Stars: James McAvoy, Helen Mirren, Christopher Plummer, Paul Giamatti, Kerry Condon, Anne-Marie Duff, John Sessions, Patrick Kennedy

Director: Michael Hoffman

The last days of the great Russian writer Leo Tolstoy, and the battle over the rights to his books, are chronicled in this sumptuously photographed (by Sebastian Edschmid) period piece, set in 1910.

While all is apparent peace and tranquillity at the Tolstoys' country home, its grounds devoted to an agricultural commune, inside its walls battle rages.
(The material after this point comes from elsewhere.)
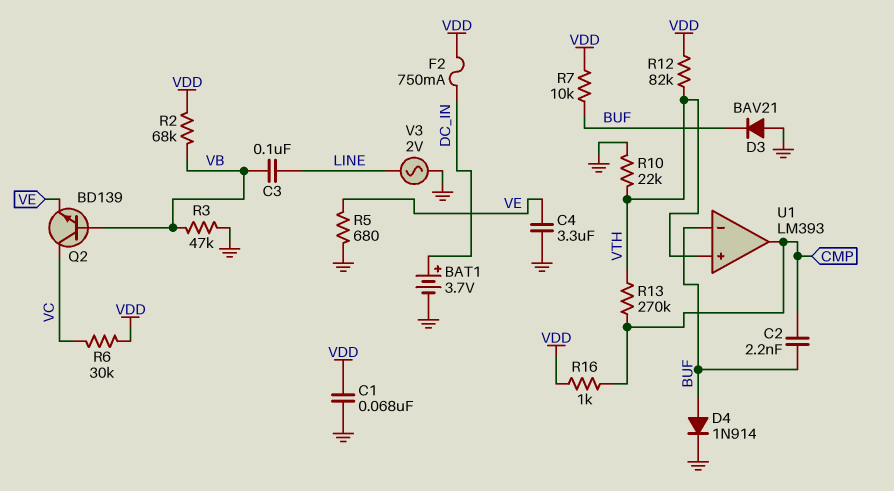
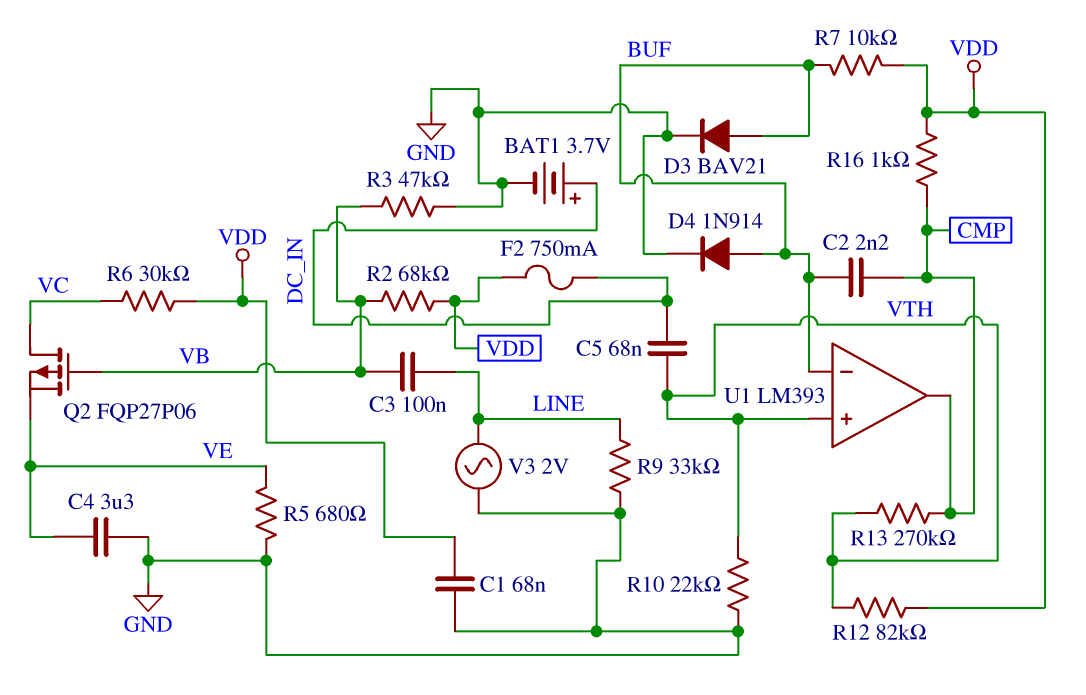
C5: none -> 68nF (DC_IN, VTH)
D3: diode BAV21 (A GND, K BUF) -> diode BAV21 (A BUF, K GND)
Q2: NPN BD139 (B VB, C VC, E VE) -> PMOS FQP27P06 (G VB, D VC, S VE)
R9: none -> 33k (GND, LINE)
On one side is Shertkov (Giamatti), who, with his shifty assistant, has wheedled his way into the confidence of Tolstoy's icy daughter (Duff).

In the middle are an increasingly dyspeptic Tolstoy (Plummer) himself and his new secretary Valentin (McAvoy), who finds relief from these internal tensions in a carnal relationship with the earthy Masha (Condon), who hurtles into his bed on the first night.

On the other side is Tolstoy's wife Sofia (Mirren), who finds herself infuriatingly ostracised as Giamatti's influence grows, and suspects that her husband may have changed his will.

In spite of his allegiance to Shertkov, who hired him, Valentin finds himself increasingly sympathising with Sofia, who sees her husband of 48 years drifting away from her, and fights the implacable Shertkov like a tigress.

McAvoy grows in stature as the film progresses but, like all the younger players, is overshadowed by the formidably authoritative and emotional performances of the veteran stars, both nominated for Oscars. It's a good film, though you might not be gripped throughout and there are times when the camera pans at too great a length over the scenery.

Plummer and Mirren, however, carve out haunting - and haunted - portrayals that stay in the memory, Mirren in particular running the fiull gamut of emotions - even if she's perhaps allowed one hysterical rant too many.

David Quinlan

Germany/Russia/UK 2009. UK Distributor: Optimum. Colour by Kodak.
116 minutes. Widescreen. UK certificate: 15.

Guidance ratings (out of 3): Sex/nudity 1, Violence/Horror 0, Drugs 0, Swearing 0.